The videos, “Howard St (Airborn)” and “Waterloo St.” are transcendent collaborations between Herring, De Giussepe, Golas, and some of those neighbors.

Roberta and I saw the videos at a press preview Tuesday, and I can’t say enough about how much I loved them. They are something special, about the power of creativity and community, the limits of the human body, the forces beyond the individual and the forces of the individual in the environment. It’s man (or boys) vs. the universe and its laws on two little streets in Kensington. Spectacularly entertaining and beautiful, the videos pack an emotional punch that took me by surprise.

There’s a lot of mundane social work that’s been passing itself off as art projects all around the city, but this project, which bypasses the do-gooder institutions and channels of power and misspent money, is everything that they wish they could be but aren’t.

That success brings me back to the importance of failure (am I really still nattering on about how foundations completely miss the forest for the trees because they are so stuck in their risk-averse requirements?). This particular success required not only risks taken by Oliver, Joe and Chris, but also the people in the neighborhood who put aside their fears and reticence and revealed themselves to the camera and one another. The embarrassment potential was high here, but what happened instead was an intimate picture of peoples’ imaginations and mutual trust.

On a somewhat different note, when upstart gallerist Jenny Jaskey (she’s pretty close in age to Chris and Joe) snagged a group of Philadelphia’s older big name artists– Sidney Goodman, Ben Kamihara, Tina Newberry…–for her show Finding a Form: Influences in Figurative Painting in the spring, people asked her how she enticed them to her barely hatched venture. After all, most of them were represented by other galleries, and didn’t have much need to be in the exhibit.

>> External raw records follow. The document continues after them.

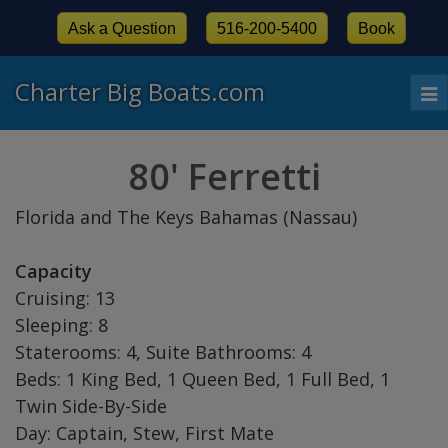
Ask a Question
516-200-5400
Book
Charter Big Boats.com
To
nav
80' Ferretti
Florida and The Keys Bahamas (Nassau)
Capacity
Cruising: 13
Sleeping: 8
Staterooms: 4, Suite Bathrooms: 4
Beds: 1 King Bed, 1 Queen Bed, 1 Full Bed, 1
Twin Side-By-Side
Day: Captain, Stew, First Mate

Her answer was, “I asked.”

In Philadelphia, which is known for its risk-averse approach to everything, this is the way that the art world here is changing. It’s a good thing.

Herring sometimes in his art asks people to take similar risks, to act outside their sphere of comfort and cross boundaries. For the videos he asked Chris and Joe to jump and spin around a fire hydrant. “I had these guys make fools out of themselves,” he said. The young Kensington residents who joined in and became partners in making the video also took a risk and broke their reserve.

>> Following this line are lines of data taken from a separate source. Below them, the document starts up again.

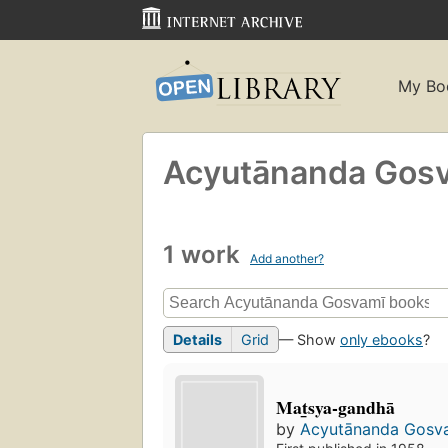
My Bo
Acyutānanda Gosv
1 work
Add another?
Details
Grid
— Show
only ebooks
?
Mat̲sya-gandhā
by
Acyutānanda Gosva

At the opening reception for the videos, Herring will once again ask people to step out of their usual roles. “I’m not treating this so much as an art opening, but more like a game.” But it’s a game that requires trust and the ability to make leaps beyond usual behavior.

Herring will be passing out slips of paper with tasks for people to perform. He’s not confident this will be a success. In fact, he doubts it. He’s willing to face the possibility of failure. It’s the only way to succeed.